**Directions**.
Output exactly the lines below, starting with the line that has "気になるバンカーショッ" and going on through the line that has "Thời khoá biểu các lớp Liên", both included, and no other lines.

**Material to process**.
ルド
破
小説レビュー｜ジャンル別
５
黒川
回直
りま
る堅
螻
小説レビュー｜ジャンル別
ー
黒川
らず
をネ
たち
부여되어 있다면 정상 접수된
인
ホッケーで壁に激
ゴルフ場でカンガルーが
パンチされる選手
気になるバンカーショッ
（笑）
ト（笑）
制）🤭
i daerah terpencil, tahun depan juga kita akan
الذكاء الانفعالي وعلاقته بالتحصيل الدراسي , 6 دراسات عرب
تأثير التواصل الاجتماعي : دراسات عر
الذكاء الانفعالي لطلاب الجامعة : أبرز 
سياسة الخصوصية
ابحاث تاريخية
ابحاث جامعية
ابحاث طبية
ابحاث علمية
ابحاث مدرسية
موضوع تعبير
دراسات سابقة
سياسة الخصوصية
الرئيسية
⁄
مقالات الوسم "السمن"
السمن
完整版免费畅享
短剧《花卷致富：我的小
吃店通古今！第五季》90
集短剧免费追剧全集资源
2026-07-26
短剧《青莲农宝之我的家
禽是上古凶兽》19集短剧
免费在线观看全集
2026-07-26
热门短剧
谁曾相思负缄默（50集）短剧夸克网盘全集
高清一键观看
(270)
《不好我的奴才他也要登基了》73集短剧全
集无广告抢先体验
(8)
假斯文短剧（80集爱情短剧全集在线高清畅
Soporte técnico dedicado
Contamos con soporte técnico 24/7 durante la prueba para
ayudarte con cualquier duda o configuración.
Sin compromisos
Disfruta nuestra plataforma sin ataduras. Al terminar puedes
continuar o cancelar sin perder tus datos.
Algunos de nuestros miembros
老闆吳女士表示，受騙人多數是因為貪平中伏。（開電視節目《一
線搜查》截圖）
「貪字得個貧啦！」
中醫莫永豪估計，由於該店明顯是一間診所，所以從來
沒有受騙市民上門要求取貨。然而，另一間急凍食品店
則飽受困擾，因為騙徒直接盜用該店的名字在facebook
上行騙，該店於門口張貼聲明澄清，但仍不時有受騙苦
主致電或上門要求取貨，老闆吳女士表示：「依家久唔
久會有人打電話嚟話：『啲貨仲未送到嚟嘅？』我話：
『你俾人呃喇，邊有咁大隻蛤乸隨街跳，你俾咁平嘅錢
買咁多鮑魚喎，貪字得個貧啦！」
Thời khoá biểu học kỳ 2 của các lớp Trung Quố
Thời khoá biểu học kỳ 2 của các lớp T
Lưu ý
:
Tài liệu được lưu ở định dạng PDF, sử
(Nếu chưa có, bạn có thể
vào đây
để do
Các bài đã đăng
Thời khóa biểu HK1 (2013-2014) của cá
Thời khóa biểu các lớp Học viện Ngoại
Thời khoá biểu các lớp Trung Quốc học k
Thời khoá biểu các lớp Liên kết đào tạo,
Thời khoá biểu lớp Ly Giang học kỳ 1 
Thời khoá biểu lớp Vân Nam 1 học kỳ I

**Result**.
気になるバンカーショッ
（笑）
ト（笑）
制）🤭
i daerah terpencil, tahun depan juga kita akan
الذكاء الانفعالي وعلاقته بالتحصيل الدراسي , 6 دراسات عرب
تأثير التواصل الاجتماعي : دراسات عر
الذكاء الانفعالي لطلاب الجامعة : أبرز 
سياسة الخصوصية
ابحاث تاريخية
ابحاث جامعية
ابحاث طبية
ابحاث علمية
ابحاث مدرسية
موضوع تعبير
دراسات سابقة
سياسة الخصوصية
الرئيسية
⁄
مقالات الوسم "السمن"
السمن
完整版免费畅享
短剧《花卷致富：我的小
吃店通古今！第五季》90
集短剧免费追剧全集资源
2026-07-26
短剧《青莲农宝之我的家
禽是上古凶兽》19集短剧
免费在线观看全集
2026-07-26
热门短剧
谁曾相思负缄默（50集）短剧夸克网盘全集
高清一键观看
(270)
《不好我的奴才他也要登基了》73集短剧全
集无广告抢先体验
(8)
假斯文短剧（80集爱情短剧全集在线高清畅
Soporte técnico dedicado
Contamos con soporte técnico 24/7 durante la prueba para
ayudarte con cualquier duda o configuración.
Sin compromisos
Disfruta nuestra plataforma sin ataduras. Al terminar puedes
continuar o cancelar sin perder tus datos.
Algunos de nuestros miembros
老闆吳女士表示，受騙人多數是因為貪平中伏。（開電視節目《一
線搜查》截圖）
「貪字得個貧啦！」
中醫莫永豪估計，由於該店明顯是一間診所，所以從來
沒有受騙市民上門要求取貨。然而，另一間急凍食品店
則飽受困擾，因為騙徒直接盜用該店的名字在facebook
上行騙，該店於門口張貼聲明澄清，但仍不時有受騙苦
主致電或上門要求取貨，老闆吳女士表示：「依家久唔
久會有人打電話嚟話：『啲貨仲未送到嚟嘅？』我話：
『你俾人呃喇，邊有咁大隻蛤乸隨街跳，你俾咁平嘅錢
買咁多鮑魚喎，貪字得個貧啦！」
Thời khoá biểu học kỳ 2 của các lớp Trung Quố
Thời khoá biểu học kỳ 2 của các lớp T
Lưu ý
:
Tài liệu được lưu ở định dạng PDF, sử
(Nếu chưa có, bạn có thể
vào đây
để do
Các bài đã đăng
Thời khóa biểu HK1 (2013-2014) của cá
Thời khóa biểu các lớp Học viện Ngoại
Thời khoá biểu các lớp Trung Quốc học k
Thời khoá biểu các lớp Liên kết đào tạo,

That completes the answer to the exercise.